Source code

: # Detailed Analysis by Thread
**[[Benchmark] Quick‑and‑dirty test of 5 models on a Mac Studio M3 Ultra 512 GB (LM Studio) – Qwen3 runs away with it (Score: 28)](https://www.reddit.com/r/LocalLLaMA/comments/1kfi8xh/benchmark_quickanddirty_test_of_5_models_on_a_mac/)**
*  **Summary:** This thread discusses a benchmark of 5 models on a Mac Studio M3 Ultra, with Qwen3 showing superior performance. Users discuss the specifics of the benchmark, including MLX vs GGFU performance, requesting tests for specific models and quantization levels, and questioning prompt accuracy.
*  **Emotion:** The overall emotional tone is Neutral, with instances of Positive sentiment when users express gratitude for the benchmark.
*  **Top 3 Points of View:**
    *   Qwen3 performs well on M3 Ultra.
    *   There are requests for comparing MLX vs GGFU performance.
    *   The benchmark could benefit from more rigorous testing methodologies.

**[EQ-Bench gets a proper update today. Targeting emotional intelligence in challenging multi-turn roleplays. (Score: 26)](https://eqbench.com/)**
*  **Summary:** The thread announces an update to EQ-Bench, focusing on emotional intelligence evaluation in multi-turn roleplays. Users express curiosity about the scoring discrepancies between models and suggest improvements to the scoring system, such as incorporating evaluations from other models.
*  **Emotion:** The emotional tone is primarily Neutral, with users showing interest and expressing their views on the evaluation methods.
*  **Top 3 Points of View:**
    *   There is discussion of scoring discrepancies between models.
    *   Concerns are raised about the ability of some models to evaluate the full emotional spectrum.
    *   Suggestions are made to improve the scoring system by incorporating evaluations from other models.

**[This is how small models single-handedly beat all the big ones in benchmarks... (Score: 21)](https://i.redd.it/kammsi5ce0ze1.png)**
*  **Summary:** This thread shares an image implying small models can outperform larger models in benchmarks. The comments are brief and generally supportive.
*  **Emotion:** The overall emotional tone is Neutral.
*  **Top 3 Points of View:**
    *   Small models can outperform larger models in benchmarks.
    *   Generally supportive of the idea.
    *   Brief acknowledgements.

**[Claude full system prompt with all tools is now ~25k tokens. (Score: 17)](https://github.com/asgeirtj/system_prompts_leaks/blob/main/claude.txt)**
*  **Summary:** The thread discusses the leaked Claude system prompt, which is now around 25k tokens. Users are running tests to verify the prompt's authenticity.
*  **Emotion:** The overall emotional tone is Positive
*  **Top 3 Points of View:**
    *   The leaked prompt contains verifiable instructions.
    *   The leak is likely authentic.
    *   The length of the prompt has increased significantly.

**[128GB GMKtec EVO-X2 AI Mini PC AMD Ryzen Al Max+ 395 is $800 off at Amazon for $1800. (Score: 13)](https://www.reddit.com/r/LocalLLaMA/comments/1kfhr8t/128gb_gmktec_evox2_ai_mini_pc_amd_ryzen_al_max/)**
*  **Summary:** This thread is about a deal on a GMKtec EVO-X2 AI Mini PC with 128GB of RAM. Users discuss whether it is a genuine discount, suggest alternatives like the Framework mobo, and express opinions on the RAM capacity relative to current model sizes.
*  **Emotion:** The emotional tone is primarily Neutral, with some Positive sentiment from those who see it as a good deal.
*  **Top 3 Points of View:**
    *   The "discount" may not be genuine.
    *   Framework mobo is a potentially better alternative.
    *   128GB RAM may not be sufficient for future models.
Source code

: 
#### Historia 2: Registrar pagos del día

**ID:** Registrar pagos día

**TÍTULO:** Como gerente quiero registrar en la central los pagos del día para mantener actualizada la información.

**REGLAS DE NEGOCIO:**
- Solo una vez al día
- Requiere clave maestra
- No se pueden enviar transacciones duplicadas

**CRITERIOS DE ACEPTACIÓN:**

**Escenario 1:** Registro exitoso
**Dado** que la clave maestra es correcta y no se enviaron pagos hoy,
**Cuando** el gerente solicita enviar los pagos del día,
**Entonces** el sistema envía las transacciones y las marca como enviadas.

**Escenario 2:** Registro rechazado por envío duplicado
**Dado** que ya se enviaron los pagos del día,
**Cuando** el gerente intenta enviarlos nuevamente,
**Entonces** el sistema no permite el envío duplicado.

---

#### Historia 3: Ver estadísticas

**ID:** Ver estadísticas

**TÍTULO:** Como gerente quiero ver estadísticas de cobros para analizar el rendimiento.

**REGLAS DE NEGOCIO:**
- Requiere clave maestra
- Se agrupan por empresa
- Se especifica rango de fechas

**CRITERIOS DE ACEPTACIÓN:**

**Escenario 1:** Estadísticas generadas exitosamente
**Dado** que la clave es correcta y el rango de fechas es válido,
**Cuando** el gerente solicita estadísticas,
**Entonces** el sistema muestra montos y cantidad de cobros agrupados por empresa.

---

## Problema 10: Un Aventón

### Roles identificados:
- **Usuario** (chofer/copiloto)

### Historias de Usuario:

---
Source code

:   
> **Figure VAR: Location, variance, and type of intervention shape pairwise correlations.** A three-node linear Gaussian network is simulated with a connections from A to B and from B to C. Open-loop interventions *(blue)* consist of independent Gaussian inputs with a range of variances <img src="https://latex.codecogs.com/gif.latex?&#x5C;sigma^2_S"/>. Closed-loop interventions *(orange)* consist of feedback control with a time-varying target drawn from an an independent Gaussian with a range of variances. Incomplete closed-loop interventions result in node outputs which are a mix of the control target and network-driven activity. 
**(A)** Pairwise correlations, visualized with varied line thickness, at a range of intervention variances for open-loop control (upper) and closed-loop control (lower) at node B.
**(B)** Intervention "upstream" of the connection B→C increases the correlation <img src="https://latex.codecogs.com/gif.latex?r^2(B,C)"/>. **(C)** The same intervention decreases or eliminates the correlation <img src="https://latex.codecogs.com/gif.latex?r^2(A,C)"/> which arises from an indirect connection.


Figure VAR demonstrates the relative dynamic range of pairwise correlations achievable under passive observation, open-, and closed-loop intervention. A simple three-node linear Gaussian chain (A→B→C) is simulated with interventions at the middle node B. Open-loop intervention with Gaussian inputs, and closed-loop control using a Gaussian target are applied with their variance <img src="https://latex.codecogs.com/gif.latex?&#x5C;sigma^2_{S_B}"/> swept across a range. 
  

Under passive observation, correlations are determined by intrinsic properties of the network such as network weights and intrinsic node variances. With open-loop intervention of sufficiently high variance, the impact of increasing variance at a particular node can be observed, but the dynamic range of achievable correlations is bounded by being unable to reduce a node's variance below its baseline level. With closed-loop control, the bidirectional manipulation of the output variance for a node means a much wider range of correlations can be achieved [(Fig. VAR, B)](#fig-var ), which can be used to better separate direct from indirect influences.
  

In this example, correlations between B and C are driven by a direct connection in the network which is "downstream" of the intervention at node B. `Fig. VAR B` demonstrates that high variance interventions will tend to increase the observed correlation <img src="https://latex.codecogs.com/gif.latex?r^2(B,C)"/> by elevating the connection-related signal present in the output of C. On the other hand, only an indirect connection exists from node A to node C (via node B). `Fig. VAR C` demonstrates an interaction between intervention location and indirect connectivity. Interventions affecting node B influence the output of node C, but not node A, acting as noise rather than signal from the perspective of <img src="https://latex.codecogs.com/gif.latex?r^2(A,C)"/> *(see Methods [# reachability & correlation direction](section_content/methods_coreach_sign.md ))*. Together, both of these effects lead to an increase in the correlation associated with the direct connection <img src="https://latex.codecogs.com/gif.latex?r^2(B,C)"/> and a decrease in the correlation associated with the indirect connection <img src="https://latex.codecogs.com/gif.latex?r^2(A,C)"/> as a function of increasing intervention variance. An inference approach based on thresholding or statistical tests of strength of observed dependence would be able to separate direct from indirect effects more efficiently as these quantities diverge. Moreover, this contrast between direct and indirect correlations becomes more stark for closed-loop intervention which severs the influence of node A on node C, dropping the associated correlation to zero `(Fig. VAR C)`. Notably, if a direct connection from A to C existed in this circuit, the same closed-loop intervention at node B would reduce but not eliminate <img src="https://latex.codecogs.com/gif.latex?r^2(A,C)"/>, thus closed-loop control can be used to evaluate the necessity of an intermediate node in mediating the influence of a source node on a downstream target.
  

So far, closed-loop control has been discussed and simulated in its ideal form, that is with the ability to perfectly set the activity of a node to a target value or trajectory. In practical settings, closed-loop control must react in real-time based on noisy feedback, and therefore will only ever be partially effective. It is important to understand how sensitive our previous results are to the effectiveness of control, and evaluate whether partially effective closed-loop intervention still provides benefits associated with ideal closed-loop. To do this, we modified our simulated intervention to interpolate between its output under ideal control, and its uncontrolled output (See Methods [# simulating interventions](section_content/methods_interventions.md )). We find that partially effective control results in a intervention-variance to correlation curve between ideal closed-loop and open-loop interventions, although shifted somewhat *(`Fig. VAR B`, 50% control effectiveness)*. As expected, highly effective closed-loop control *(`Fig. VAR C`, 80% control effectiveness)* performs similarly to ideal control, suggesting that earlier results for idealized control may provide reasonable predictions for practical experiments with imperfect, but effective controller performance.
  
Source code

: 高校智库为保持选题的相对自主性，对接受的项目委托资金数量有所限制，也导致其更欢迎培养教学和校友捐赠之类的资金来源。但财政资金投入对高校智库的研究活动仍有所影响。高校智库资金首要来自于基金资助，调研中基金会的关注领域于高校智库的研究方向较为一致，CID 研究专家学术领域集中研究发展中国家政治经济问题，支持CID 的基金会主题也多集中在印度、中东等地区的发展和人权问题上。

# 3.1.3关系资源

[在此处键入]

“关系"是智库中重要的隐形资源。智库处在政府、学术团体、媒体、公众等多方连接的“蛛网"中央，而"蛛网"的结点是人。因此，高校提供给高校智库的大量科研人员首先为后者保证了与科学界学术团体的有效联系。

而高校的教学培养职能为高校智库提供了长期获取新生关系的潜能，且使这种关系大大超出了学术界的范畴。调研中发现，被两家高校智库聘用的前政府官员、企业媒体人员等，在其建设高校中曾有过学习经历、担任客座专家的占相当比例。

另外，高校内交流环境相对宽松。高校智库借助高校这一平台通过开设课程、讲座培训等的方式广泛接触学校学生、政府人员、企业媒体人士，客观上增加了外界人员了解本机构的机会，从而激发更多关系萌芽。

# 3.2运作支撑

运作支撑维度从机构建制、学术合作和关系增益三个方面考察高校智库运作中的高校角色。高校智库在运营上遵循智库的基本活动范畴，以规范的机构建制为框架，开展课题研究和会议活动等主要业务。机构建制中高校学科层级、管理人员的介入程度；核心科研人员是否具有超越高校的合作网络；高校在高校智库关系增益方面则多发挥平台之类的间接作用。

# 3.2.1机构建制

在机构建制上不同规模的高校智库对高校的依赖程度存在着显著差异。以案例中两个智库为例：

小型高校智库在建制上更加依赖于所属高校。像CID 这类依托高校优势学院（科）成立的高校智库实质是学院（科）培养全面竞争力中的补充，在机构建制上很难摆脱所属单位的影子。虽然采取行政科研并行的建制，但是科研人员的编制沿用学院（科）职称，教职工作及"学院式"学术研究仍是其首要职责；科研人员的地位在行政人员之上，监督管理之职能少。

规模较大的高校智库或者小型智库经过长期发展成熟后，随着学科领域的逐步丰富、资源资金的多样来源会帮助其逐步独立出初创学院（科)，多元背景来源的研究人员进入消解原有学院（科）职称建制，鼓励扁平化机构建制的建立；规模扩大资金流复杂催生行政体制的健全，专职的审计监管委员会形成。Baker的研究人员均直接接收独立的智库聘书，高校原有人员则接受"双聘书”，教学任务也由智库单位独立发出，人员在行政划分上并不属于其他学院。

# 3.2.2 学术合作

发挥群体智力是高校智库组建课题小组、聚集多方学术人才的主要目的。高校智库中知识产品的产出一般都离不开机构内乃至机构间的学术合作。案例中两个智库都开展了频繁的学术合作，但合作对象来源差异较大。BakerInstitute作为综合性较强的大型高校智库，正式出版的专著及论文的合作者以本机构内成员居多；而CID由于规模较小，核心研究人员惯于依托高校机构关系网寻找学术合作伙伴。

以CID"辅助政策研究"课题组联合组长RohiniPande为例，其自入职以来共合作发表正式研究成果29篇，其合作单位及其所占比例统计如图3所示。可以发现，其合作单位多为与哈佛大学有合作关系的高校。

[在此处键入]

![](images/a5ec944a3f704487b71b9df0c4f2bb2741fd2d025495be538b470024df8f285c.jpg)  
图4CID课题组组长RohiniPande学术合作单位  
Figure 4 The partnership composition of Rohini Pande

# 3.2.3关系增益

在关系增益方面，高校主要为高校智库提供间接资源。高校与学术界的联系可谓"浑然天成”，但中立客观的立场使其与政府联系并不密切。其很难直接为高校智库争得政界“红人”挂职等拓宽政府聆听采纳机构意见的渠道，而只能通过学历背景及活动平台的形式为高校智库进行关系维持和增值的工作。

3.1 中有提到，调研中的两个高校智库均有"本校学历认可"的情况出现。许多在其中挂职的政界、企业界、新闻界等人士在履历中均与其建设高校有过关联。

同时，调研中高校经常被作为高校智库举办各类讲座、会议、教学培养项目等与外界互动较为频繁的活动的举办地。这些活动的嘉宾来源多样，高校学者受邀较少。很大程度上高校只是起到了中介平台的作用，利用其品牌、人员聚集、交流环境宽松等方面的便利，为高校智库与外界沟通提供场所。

Aim of the exercise:
The lines you need are those with the word "their"; list them from the entries.

Answer:
*  **Emotion:** The emotional tone is primarily Neutral, with users showing interest and expressing their views on the evaluation methods.
Figure VAR demonstrates the relative dynamic range of pairwise correlations achievable under passive observation, open-, and closed-loop intervention. A simple three-node linear Gaussian chain (A→B→C) is simulated with interventions at the middle node B. Open-loop intervention with Gaussian inputs, and closed-loop control using a Gaussian target are applied with their variance <img src="https://latex.codecogs.com/gif.latex?&#x5C;sigma^2_{S_B}"/> swept across a range. 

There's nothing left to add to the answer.